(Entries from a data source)

-----

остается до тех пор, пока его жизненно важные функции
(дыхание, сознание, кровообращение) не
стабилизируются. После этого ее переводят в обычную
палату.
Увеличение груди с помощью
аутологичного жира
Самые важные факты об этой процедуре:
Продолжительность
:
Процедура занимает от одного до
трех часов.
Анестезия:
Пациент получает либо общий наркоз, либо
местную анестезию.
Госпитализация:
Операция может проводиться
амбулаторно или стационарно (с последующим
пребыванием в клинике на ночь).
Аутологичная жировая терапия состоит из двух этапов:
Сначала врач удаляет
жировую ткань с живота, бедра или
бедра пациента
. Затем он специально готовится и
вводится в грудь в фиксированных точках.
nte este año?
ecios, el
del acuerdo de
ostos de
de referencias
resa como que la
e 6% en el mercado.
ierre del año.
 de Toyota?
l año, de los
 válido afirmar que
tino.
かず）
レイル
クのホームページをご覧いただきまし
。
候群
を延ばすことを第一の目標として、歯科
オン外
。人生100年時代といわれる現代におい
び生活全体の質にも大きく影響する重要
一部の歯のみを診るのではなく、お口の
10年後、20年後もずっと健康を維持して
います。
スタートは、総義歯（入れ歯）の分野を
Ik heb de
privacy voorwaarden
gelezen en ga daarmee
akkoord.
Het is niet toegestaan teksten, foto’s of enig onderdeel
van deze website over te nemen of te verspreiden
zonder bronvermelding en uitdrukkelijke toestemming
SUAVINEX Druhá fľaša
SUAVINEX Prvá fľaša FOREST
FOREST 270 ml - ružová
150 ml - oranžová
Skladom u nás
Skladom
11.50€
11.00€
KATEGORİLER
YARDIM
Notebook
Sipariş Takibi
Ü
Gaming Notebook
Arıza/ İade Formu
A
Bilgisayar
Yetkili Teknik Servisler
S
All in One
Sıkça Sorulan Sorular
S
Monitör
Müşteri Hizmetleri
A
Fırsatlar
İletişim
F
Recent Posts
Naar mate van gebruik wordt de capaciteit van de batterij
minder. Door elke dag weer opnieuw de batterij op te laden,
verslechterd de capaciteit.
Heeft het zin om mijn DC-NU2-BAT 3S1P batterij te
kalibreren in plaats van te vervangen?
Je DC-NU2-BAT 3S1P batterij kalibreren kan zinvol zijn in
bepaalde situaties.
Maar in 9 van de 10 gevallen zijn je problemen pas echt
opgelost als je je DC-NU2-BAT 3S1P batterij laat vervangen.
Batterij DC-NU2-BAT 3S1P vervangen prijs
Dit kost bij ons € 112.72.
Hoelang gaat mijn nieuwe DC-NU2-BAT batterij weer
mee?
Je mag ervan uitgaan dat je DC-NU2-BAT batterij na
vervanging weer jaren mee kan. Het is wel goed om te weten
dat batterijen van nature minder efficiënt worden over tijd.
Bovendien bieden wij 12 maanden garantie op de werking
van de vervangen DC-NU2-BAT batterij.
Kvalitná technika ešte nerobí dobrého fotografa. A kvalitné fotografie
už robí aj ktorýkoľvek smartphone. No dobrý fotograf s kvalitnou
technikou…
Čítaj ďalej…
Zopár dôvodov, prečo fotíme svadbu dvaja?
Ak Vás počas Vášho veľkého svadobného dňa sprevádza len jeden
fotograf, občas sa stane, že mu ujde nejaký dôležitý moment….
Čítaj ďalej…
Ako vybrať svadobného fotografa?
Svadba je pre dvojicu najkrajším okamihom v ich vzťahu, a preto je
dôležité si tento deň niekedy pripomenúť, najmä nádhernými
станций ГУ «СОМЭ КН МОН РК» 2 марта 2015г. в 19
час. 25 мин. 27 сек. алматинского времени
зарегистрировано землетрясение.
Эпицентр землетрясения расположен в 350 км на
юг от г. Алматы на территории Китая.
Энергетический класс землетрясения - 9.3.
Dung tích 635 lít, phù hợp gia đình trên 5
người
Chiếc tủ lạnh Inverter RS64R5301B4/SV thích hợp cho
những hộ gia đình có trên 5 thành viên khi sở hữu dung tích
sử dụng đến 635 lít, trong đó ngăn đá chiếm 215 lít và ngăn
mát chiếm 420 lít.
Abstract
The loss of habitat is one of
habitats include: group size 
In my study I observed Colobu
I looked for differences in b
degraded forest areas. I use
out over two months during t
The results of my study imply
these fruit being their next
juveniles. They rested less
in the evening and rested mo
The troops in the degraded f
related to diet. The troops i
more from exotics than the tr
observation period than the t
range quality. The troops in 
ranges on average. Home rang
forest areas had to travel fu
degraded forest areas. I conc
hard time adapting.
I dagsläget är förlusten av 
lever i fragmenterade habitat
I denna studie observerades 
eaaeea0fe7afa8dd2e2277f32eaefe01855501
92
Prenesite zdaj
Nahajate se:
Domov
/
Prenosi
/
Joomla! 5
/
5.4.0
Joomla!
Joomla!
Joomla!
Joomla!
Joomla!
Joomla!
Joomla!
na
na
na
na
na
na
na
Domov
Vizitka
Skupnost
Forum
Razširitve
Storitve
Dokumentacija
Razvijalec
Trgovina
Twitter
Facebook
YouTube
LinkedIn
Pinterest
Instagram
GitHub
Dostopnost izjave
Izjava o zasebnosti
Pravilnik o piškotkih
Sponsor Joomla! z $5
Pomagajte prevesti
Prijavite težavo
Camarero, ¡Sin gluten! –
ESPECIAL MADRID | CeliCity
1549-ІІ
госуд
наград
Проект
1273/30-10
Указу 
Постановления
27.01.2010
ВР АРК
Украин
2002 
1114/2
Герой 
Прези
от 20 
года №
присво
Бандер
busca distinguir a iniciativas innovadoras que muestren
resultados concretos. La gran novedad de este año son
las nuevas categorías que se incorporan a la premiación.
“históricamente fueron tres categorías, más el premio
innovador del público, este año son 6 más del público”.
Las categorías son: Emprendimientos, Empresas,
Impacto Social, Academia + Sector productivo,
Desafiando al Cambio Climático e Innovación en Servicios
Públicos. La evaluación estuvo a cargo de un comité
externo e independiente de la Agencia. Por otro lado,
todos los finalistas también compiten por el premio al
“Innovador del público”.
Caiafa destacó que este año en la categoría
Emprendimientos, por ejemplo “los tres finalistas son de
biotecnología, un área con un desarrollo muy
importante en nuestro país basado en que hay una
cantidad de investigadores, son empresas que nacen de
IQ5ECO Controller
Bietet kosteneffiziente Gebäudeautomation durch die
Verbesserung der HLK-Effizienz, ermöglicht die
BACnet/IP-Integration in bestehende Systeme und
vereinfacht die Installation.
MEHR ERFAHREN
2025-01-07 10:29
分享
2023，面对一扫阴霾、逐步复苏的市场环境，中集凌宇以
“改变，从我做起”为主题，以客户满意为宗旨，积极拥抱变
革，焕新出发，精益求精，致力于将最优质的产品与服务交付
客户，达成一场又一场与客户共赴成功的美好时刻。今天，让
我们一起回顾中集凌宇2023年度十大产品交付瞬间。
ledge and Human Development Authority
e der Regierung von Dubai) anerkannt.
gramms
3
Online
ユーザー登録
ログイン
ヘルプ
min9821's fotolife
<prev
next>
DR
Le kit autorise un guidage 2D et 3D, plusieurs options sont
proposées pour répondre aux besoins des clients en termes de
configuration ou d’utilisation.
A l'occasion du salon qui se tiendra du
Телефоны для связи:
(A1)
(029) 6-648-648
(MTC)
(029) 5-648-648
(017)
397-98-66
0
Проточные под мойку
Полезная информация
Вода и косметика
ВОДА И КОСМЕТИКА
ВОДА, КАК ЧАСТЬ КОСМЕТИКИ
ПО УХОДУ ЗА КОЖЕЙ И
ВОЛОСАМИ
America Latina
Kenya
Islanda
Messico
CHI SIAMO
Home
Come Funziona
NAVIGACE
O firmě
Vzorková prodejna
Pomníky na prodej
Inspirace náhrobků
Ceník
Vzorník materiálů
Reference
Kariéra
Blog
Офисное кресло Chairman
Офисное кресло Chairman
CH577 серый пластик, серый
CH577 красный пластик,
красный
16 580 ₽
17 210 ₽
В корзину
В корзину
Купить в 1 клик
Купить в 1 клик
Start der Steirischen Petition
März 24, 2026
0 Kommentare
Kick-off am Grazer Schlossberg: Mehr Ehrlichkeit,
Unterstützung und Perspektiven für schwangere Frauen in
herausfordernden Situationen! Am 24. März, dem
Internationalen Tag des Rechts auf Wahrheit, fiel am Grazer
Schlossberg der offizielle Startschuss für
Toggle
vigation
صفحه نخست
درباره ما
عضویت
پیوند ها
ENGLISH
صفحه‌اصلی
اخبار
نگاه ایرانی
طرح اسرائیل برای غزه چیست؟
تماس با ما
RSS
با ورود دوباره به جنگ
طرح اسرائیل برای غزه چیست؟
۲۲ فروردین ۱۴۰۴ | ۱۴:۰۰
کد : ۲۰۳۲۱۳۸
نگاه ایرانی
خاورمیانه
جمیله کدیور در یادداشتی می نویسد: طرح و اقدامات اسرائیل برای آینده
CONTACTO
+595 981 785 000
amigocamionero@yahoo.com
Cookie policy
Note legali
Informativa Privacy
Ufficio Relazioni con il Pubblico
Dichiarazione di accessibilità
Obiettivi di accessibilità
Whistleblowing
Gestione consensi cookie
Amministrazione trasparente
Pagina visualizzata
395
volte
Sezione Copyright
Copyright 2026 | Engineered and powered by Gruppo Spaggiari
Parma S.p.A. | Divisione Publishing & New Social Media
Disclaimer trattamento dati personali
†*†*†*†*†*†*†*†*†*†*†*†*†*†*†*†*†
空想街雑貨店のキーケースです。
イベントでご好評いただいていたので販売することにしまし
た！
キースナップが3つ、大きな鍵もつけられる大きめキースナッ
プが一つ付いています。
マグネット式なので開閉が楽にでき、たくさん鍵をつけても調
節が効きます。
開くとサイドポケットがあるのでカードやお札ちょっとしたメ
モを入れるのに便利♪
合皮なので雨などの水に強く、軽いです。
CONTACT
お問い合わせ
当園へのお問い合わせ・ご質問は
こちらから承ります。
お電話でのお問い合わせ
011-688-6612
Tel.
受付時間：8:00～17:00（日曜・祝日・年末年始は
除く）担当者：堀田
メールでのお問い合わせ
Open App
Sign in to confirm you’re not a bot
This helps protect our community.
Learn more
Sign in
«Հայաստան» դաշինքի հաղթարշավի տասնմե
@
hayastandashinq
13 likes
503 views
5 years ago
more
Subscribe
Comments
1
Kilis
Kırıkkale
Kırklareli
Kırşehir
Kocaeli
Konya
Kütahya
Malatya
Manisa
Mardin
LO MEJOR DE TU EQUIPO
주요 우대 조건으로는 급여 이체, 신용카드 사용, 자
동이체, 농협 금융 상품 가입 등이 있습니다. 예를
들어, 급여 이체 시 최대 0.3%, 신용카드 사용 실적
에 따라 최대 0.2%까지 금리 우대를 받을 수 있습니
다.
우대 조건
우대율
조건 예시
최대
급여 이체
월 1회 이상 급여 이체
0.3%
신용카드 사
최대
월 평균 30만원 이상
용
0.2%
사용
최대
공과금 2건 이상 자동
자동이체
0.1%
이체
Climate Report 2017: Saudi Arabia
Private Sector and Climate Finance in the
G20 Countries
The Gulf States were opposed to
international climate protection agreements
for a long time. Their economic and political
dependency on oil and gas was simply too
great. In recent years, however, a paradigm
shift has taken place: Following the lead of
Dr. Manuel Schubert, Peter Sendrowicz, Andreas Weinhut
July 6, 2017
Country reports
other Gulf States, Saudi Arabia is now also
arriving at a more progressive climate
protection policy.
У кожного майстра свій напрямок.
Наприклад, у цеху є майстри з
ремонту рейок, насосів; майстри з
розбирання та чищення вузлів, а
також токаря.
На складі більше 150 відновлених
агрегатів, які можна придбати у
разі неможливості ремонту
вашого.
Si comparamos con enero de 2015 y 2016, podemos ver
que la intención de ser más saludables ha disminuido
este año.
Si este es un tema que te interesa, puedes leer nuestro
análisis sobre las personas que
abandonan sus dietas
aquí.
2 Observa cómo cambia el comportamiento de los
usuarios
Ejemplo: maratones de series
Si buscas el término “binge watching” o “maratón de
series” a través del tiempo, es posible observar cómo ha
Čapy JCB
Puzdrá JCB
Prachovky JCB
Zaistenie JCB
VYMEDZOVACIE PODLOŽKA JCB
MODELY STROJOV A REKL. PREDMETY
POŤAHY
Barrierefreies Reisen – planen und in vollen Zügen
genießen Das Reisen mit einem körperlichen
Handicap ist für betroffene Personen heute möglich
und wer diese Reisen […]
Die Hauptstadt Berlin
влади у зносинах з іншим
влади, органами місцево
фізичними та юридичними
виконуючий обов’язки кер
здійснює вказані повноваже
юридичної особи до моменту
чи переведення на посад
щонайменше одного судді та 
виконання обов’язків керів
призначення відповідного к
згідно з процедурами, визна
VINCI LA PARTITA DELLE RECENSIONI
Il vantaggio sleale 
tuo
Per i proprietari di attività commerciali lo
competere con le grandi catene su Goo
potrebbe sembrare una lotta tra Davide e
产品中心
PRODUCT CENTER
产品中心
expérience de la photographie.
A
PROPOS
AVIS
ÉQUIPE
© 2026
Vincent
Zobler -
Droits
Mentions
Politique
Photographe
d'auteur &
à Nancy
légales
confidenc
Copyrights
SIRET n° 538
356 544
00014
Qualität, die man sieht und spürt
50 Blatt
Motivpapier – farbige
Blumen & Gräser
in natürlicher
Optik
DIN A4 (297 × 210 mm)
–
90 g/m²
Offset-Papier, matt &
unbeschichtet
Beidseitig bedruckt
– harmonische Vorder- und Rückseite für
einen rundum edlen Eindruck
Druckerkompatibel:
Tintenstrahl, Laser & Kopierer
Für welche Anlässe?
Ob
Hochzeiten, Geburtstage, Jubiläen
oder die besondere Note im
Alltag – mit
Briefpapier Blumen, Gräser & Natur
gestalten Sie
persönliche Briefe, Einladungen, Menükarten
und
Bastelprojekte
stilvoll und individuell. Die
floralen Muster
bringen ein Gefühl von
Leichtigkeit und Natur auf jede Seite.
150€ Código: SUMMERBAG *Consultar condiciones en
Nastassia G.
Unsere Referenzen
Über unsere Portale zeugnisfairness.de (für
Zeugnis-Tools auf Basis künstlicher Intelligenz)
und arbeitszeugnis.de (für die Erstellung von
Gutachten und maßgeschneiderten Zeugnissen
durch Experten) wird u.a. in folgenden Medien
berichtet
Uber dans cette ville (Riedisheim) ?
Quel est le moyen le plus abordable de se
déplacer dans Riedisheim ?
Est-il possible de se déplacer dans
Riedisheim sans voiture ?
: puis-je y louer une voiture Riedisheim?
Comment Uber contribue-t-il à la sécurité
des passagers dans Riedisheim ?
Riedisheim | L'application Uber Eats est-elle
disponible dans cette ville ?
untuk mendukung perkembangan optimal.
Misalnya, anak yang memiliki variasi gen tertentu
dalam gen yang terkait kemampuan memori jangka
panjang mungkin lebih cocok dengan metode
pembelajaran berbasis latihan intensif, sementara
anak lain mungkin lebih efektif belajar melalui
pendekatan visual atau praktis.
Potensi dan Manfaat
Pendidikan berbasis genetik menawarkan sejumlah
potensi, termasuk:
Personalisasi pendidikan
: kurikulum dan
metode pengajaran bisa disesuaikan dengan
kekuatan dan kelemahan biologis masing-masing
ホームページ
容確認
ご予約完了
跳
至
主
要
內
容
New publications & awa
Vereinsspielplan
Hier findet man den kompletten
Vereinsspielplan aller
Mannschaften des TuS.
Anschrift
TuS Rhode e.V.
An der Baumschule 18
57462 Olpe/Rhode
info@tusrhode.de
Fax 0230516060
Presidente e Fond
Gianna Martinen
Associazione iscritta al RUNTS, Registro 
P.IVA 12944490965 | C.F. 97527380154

-----

**WORK TO COMPLETE**
Arrange the lines above as a numbered list, covering the stretch from the start of the entries through the line that contains "Heeft het zin" and leaving out any blank lines.

**ANSWER TO THE PROBLEM**
1. остается до тех пор, пока его жизненно важные функции
2. (дыхание, сознание, кровообращение) не
3. стабилизируются. После этого ее переводят в обычную
4. палату.
5. Увеличение груди с помощью
6. аутологичного жира
7. Самые важные факты об этой процедуре:
8. Продолжительность
9. :
10. Процедура занимает от одного до
11. трех часов.
12. Анестезия:
13. Пациент получает либо общий наркоз, либо
14. местную анестезию.
15. Госпитализация:
16. Операция может проводиться
17. амбулаторно или стационарно (с последующим
18. пребыванием в клинике на ночь).
19. Аутологичная жировая терапия состоит из двух этапов:
20. Сначала врач удаляет
21. жировую ткань с живота, бедра или
22. бедра пациента
23. . Затем он специально готовится и
24. вводится в грудь в фиксированных точках.
25. nte este año?
26. ecios, el
27. del acuerdo de
28. ostos de
29. de referencias
30. resa como que la
31. e 6% en el mercado.
32. ierre del año.
33.  de Toyota?
34. l año, de los
35.  válido afirmar que
36. tino.
37. かず）
38. レイル
39. クのホームページをご覧いただきまし
40. 。
41. 候群
42. を延ばすことを第一の目標として、歯科
43. オン外
44. 。人生100年時代といわれる現代におい
45. び生活全体の質にも大きく影響する重要
46. 一部の歯のみを診るのではなく、お口の
47. 10年後、20年後もずっと健康を維持して
48. います。
49. スタートは、総義歯（入れ歯）の分野を
50. Ik heb de
51. privacy voorwaarden
52. gelezen en ga daarmee
53. akkoord.
54. Het is niet toegestaan teksten, foto’s of enig onderdeel
55. van deze website over te nemen of te verspreiden
56. zonder bronvermelding en uitdrukkelijke toestemming
57. SUAVINEX Druhá fľaša
58. SUAVINEX Prvá fľaša FOREST
59. FOREST 270 ml - ružová
60. 150 ml - oranžová
61. Skladom u nás
62. Skladom
63. 11.50€
64. 11.00€
65. KATEGORİLER
66. YARDIM
67. Notebook
68. Sipariş Takibi
69. Ü
70. Gaming Notebook
71. Arıza/ İade Formu
72. A
73. Bilgisayar
74. Yetkili Teknik Servisler
75. S
76. All in One
77. Sıkça Sorulan Sorular
78. S
79. Monitör
80. Müşteri Hizmetleri
81. A
82. Fırsatlar
83. İletişim
84. F
85. Recent Posts
86. Naar mate van gebruik wordt de capaciteit van de batterij
87. minder. Door elke dag weer opnieuw de batterij op te laden,
88. verslechterd de capaciteit.
89. Heeft het zin om mijn DC-NU2-BAT 3S1P batterij te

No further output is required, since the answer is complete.